Монтгомери поморщился.
— Ты мне отвратителен.
Эйдан усмехнулся и проговорил:
— И все же ты приехал сюда. Могу только надеяться, что твое отвращение ко мне не позволит тебе надолго задержаться в Раткенноне.
Монтгомери резко развернулся и направился к двери.
— Милорд! — окликнул его Эйдан. Англичанин остановился.
— Милорд, я бы посоветовал вам не делать никаких намеков моей дочери относительно аппетитов моей первой женушки. Если ты обмолвишься хоть словом, то очень об этом пожалеешь, поверь мне.
— Ты мне угрожаешь, Кейн? — Монтгомери наконец-то повернулся к нему лицом.
— Не угрожаю, а предупреждаю. И я слов на ветер не бросаю.
Монтгомери с усмешкой пожал плечами.
— Я не боюсь тебя, Кейн.
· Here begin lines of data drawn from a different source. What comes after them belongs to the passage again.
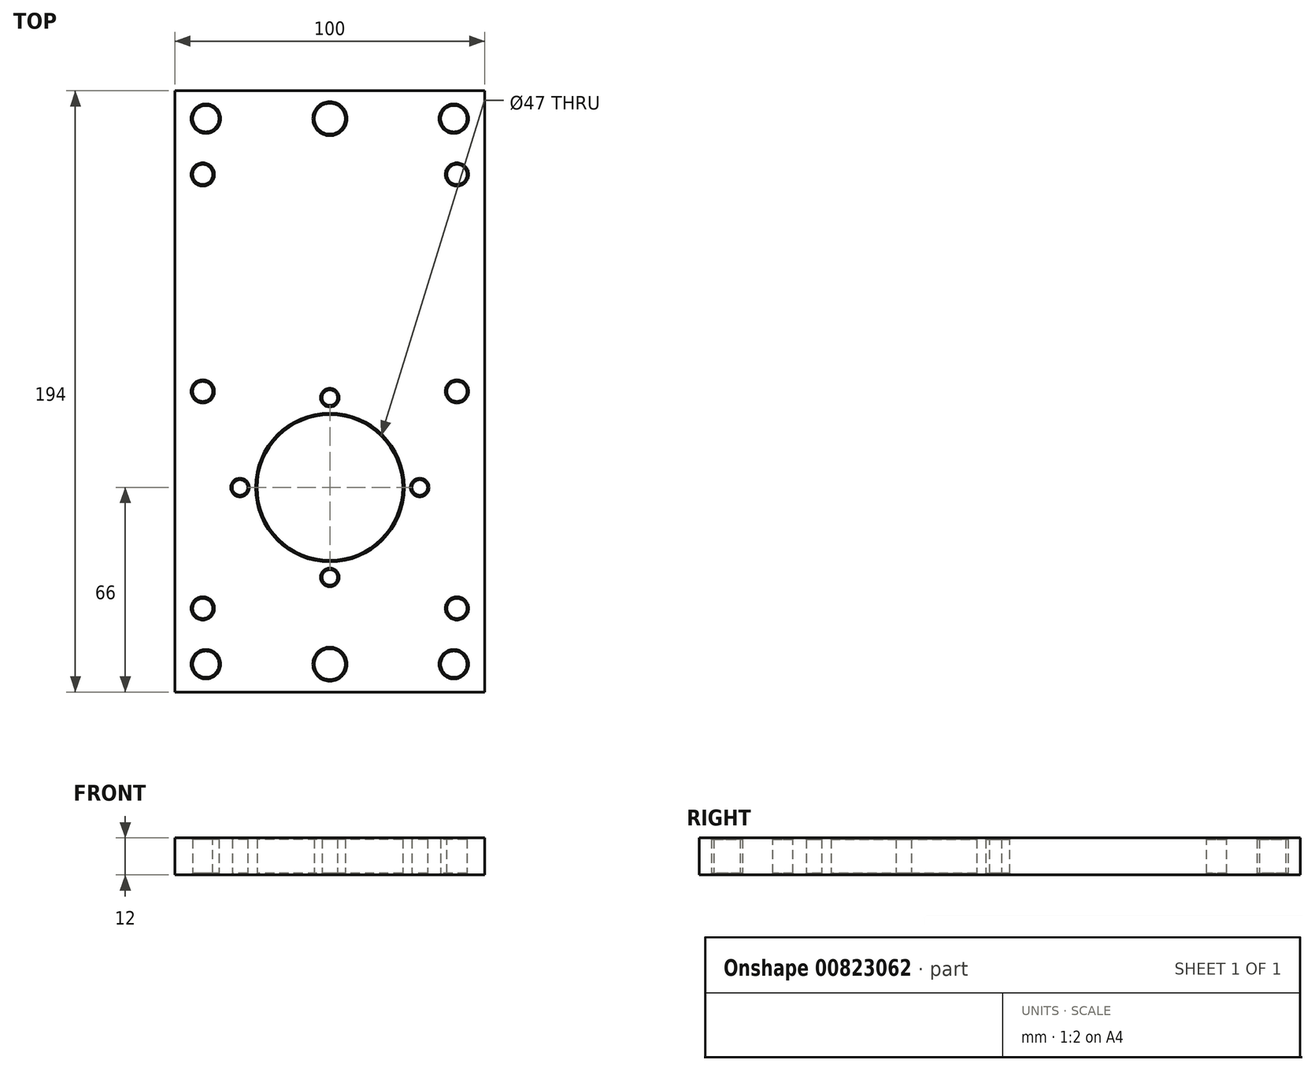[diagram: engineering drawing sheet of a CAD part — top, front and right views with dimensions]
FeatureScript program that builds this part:
annotation { "Feature Type Name" : "Feature", "Feature Type Description" : "" }
export const myFeature = defineFeature(function(context is Context, id is Id, definition is map)
    precondition{}
    {
        {
            var Q0;
            Q0=qCreatedBy(makeId("Top.planeOp"),FACE);
            var sketch = newSketch(context, id + "F0", { "sketchPlane" : qUnion([Q0])});
            skCircle(sketch, "E0", {"center": v(0, 0) * mm, "radius": 23.5 * mm});
            skLineSegment(sketch, "E1", {"start": v(0, 0) * mm, "end": v(0, 44.19) * mm, "construction": true});
            skLineSegment(sketch, "E2.bottom", {"start": v(50, -66) * mm, "end": v(-50, -66) * mm});
            skLineSegment(sketch, "E2.top", {"start": v(50, 128) * mm, "end": v(-50, 128) * mm});
            skLineSegment(sketch, "E2.left", {"start": v(50, -66) * mm, "end": v(50, 128) * mm});
            skLineSegment(sketch, "E2.right", {"start": v(-50, -66) * mm, "end": v(-50, 128) * mm});
            skPoint(sketch, "E2.middle", {"position": v(0, 31) * mm});
            skLineSegment(sketch, "E3", {"start": v(0, 0) * mm, "end": v(43.97, 0) * mm, "construction": true});
            skLineSegment(sketch, "E4", {"start": v(-50, 110) * mm, "end": v(50, 110) * mm, "construction": true});
            skLineSegment(sketch, "E5", {"start": v(-50, -48) * mm, "end": v(50, -48) * mm, "construction": true});
            skCircle(sketch, "E6", {"center": v(0, 0) * mm, "radius": 55 * mm, "construction": true});
            skCircle(sketch, "E7", {"center": v(0, 0) * mm, "radius": 65 * mm, "construction": true});
            skCircle(sketch, "E8", {"center": v(0, 0) * mm, "radius": 80 * mm, "construction": true});
            skLineSegment(sketch, "E9", {"start": v(0, 0) * mm, "end": v(-45.96, 45.96) * mm, "construction": true});
            skCircle(sketch, "E10", {"center": v(-45.96, 45.96) * mm, "radius": 5 * mm, "construction": true});
            skCircle(sketch, "E11.1.0", {"center": v(-45.96, -45.96) * mm, "radius": 5 * mm, "construction": true});
            skCircle(sketch, "E11.2.0", {"center": v(45.96, -45.96) * mm, "radius": 5 * mm, "construction": true});
            skCircle(sketch, "E11.3.0", {"center": v(45.96, 45.96) * mm, "radius": 5 * mm, "construction": true});
            skCircle(sketch, "E12", {"center": v(0, 0) * mm, "radius": 29 * mm, "construction": true});
            skCircle(sketch, "E13", {"center": v(0, 29) * mm, "radius": 2.5 * mm});
            skCircle(sketch, "E14.1.0", {"center": v(-29, 0) * mm, "radius": 2.5 * mm});
            skCircle(sketch, "E14.2.0", {"center": v(0, -29) * mm, "radius": 2.5 * mm});
            skCircle(sketch, "E14.3.0", {"center": v(29, 0) * mm, "radius": 2.5 * mm});
            skLineSegment(sketch, "E15.0", {"start": v(-50, 119) * mm, "end": v(50, 119) * mm, "construction": true});
            skLineSegment(sketch, "E16.0", {"start": v(-50, -57) * mm, "end": v(50, -57) * mm, "construction": true});
            skCircle(sketch, "E17", {"center": v(0, -57) * mm, "radius": 5 * mm});
            skCircle(sketch, "E18", {"center": v(0, 119) * mm, "radius": 5 * mm});
            skCircle(sketch, "E19", {"center": v(-40, 119) * mm, "radius": 4.25 * mm});
            skCircle(sketch, "E20.MirrorC", {"center": v(40, 119) * mm, "radius": 4.25 * mm});
            skLineSegment(sketch, "E21", {"start": v(50, 31) * mm, "end": v(98.03, 31) * mm, "construction": true});
            skCircle(sketch, "E22.MirrorC", {"center": v(40, -57) * mm, "radius": 4.25 * mm});
            skCircle(sketch, "E23.MirrorC", {"center": v(-40, -57) * mm, "radius": 4.25 * mm});
            skSolve(sketch);
        }
        {
            var Q0;
            Q0 = qSketchRegion(id + "F0", true);
            extrude(context, id + "F1", {"entities" : qUnion([Q0]), "depth" : 12 * mm, "offsetDistance" : 25 * mm});
        }
        {
            var Q0;
            Q0=makeQuery(id+"F1.opExtrude","SWEPT_FACE",FACE,{"disambiguationData":[OSD([sQuery(id+"F0.wireOp",EDGE,"E19")])]});
            var Q1;
            Q1=makeQuery(id+"F1.opExtrude","SWEPT_FACE",FACE,{"disambiguationData":[OSD([sQuery(id+"F0.wireOp",EDGE,"E18")])]});
            var Q2;
            Q2=makeQuery(id+"F1.opExtrude","SWEPT_FACE",FACE,{"disambiguationData":[OSD([sQuery(id+"F0.wireOp",EDGE,"E20.MirrorC")])]});
            var Q3;
            Q3=makeQuery(id+"F1.opExtrude","SWEPT_FACE",FACE,{"disambiguationData":[OSD([sQuery(id+"F0.wireOp",EDGE,"E0")])]});
            var Q4;
            Q4=makeQuery(id+"F1.opExtrude","SWEPT_FACE",FACE,{"disambiguationData":[OSD([sQuery(id+"F0.wireOp",EDGE,"E23.MirrorC")])]});
            var Q5;
            Q5=makeQuery(id+"F1.opExtrude","SWEPT_FACE",FACE,{"disambiguationData":[OSD([sQuery(id+"F0.wireOp",EDGE,"E17")])]});
            var Q6;
            Q6=makeQuery(id+"F1.opExtrude","SWEPT_FACE",FACE,{"disambiguationData":[OSD([sQuery(id+"F0.wireOp",EDGE,"E22.MirrorC")])]});
            var Q7;
            Q7=makeQuery(id+"F1.opExtrude","SWEPT_FACE",FACE,{"disambiguationData":[OSD([sQuery(id+"F0.wireOp",EDGE,"E13")])]});
            var Q8;
            Q8=makeQuery(id+"F1.opExtrude","SWEPT_FACE",FACE,{"disambiguationData":[OSD([sQuery(id+"F0.wireOp",EDGE,"E14.1.0")])]});
            var Q9;
            Q9=makeQuery(id+"F1.opExtrude","SWEPT_FACE",FACE,{"disambiguationData":[OSD([sQuery(id+"F0.wireOp",EDGE,"E14.2.0")])]});
            var Q10;
            Q10=makeQuery(id+"F1.opExtrude","SWEPT_FACE",FACE,{"disambiguationData":[OSD([sQuery(id+"F0.wireOp",EDGE,"E14.3.0")])]});
            chamfer(context, id + "F2", {"entities" : qUnion([Q0, Q1, Q2, Q3, Q4, Q5, Q6, Q7, Q8, Q9, Q10]), "width" : 0.5 * mm, "tangentPropagation" : true});
        }
        {
            var Q0;
            Q0=makeQuery(id+"F1.opExtrude","CAP_FACE",FACE,{"disambiguationData":[OSD([sQuery(id+"F0.wireOp",EDGE,"E0"),sQuery(id+"F0.wireOp",EDGE,"E2.bottom"),sQuery(id+"F0.wireOp",EDGE,"E2.top"),sQuery(id+"F0.wireOp",EDGE,"E2.left"),sQuery(id+"F0.wireOp",EDGE,"E2.right"),sQuery(id+"F0.wireOp",EDGE,"E13"),sQuery(id+"F0.wireOp",EDGE,"E14.1.0"),sQuery(id+"F0.wireOp",EDGE,"E14.2.0"),sQuery(id+"F0.wireOp",EDGE,"E14.3.0"),sQuery(id+"F0.wireOp",EDGE,"E17"),sQuery(id+"F0.wireOp",EDGE,"E18"),sQuery(id+"F0.wireOp",EDGE,"E19"),sQuery(id+"F0.wireOp",EDGE,"E20.MirrorC"),sQuery(id+"F0.wireOp",EDGE,"E22.MirrorC"),sQuery(id+"F0.wireOp",EDGE,"E23.MirrorC")])],"isStart":false});
            var sketch = newSketch(context, id + "F3", { "sketchPlane" : qUnion([Q0])});
            skLineSegment(sketch, "E24.0.0", {"start": v(50, -66) * mm, "end": v(50, 128) * mm, "construction": true});
            skLineSegment(sketch, "E24.0.1", {"start": v(50, 128) * mm, "end": v(-50, 128) * mm, "construction": true});
            skLineSegment(sketch, "E24.0.2", {"start": v(-50, 128) * mm, "end": v(-50, -66) * mm, "construction": true});
            skLineSegment(sketch, "E24.0.3", {"start": v(-50, -66) * mm, "end": v(50, -66) * mm, "construction": true});
            skLineSegment(sketch, "E25.0", {"start": v(41, -57) * mm, "end": v(41, 119) * mm, "construction": true});
            skLineSegment(sketch, "E25.1", {"start": v(-41, -57) * mm, "end": v(41, -57) * mm, "construction": true});
            skLineSegment(sketch, "E25.2", {"start": v(-41, 119) * mm, "end": v(-41, -57) * mm, "construction": true});
            skLineSegment(sketch, "E25.3", {"start": v(41, 119) * mm, "end": v(-41, 119) * mm, "construction": true});
            skLineSegment(sketch, "E26", {"start": v(-50, 31) * mm, "end": v(50, 31) * mm, "construction": true});
            skLineSegment(sketch, "E27", {"start": v(-50, 110) * mm, "end": v(50, 110) * mm, "construction": true});
            skLineSegment(sketch, "E28.0", {"start": v(-50, 101) * mm, "end": v(50, 101) * mm, "construction": true});
            skCircle(sketch, "E29", {"center": v(-41, 31) * mm, "radius": 3.25 * mm});
            skCircle(sketch, "E30", {"center": v(41, 31) * mm, "radius": 3.25 * mm});
            skCircle(sketch, "E31", {"center": v(41, 101) * mm, "radius": 3.25 * mm});
            skCircle(sketch, "E32", {"center": v(-41, 101) * mm, "radius": 3.25 * mm});
            skCircle(sketch, "E33.MirrorC", {"center": v(41, -39) * mm, "radius": 3.25 * mm});
            skCircle(sketch, "E34.MirrorC", {"center": v(-41, -39) * mm, "radius": 3.25 * mm});
            skSolve(sketch);
        }
        {
            var Q0;
            Q0 = qSketchRegion(id + "F3", true);
            extrude(context, id + "F4", {"entities" : qUnion([Q0]), "operationType" : NewBodyOperationType.REMOVE, "oppositeDirection" : true, "depth" : 25 * mm, "offsetDistance" : 25 * mm});
        }
        {
            var Q0;
            Q0=makeQuery(id+"F4.boolean.opBoolean","COPY",FACE,{"derivedFrom":makeQuery(id+"F4.opExtrude","SWEPT_FACE",FACE,{"disambiguationData":[OSD([sQuery(id+"F3.wireOp",EDGE,"E32")])]})});
            var Q1;
            Q1=makeQuery(id+"F4.boolean.opBoolean","COPY",FACE,{"derivedFrom":makeQuery(id+"F4.opExtrude","SWEPT_FACE",FACE,{"disambiguationData":[OSD([sQuery(id+"F3.wireOp",EDGE,"E31")])]})});
            var Q2;
            Q2=makeQuery(id+"F4.boolean.opBoolean","COPY",FACE,{"derivedFrom":makeQuery(id+"F4.opExtrude","SWEPT_FACE",FACE,{"disambiguationData":[OSD([sQuery(id+"F3.wireOp",EDGE,"E30")])]})});
            var Q3;
            Q3=makeQuery(id+"F4.boolean.opBoolean","COPY",FACE,{"derivedFrom":makeQuery(id+"F4.opExtrude","SWEPT_FACE",FACE,{"disambiguationData":[OSD([sQuery(id+"F3.wireOp",EDGE,"E29")])]})});
            var Q4;
            Q4=makeQuery(id+"F4.boolean.opBoolean","COPY",FACE,{"derivedFrom":makeQuery(id+"F4.opExtrude","SWEPT_FACE",FACE,{"disambiguationData":[OSD([sQuery(id+"F3.wireOp",EDGE,"E34.MirrorC")])]})});
            var Q5;
            Q5=makeQuery(id+"F4.boolean.opBoolean","COPY",FACE,{"derivedFrom":makeQuery(id+"F4.opExtrude","SWEPT_FACE",FACE,{"disambiguationData":[OSD([sQuery(id+"F3.wireOp",EDGE,"E33.MirrorC")])]})});
            chamfer(context, id + "F5", {"entities" : qUnion([Q0, Q1, Q2, Q3, Q4, Q5]), "width" : 0.5 * mm, "tangentPropagation" : true});
        }
    });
Но ты ошибаешься, если полагаешь, что я стану нашептывать на ухо ребенку такие мерзости. Я никогда до этого не унижусь.
— Очень рад за тебя.
— Но, уверяю, найдутся другие, — продолжал Монтгомери. — Найдутся люди, которые расскажут твоей дочери всю правду. И если ты думаешь, что сможешь оградить ее от этого, то ты заблуждаешься. — С этими словами Монтгомери вышел из гостиной.
Эйдан же еще долго расхаживал по комнате. Он понимал, что Монтгомери прав, и прекрасно знал, что произойдет с Кассандрой, когда она узнает правду о своей матери.
Внезапно дверь отворилась, и в гостиную вошел Калви Сайпс.
— Какого дьявола?! — заорал Эйдан.
— Я только хотел пожелать вам с миледи счастья, — ответил слуга. — И еще хотел сообщить вам, сэр, что горничные… Они только что покинули ее спальню.
Эйдан пристально взглянул на слугу.
— Разве я просил докладывать мне об этом?
— Нет, сэр, но я подумал…
— Убирайся! — рявкнул Эйдан.
Слуга молча поклонился и исчез за дверью.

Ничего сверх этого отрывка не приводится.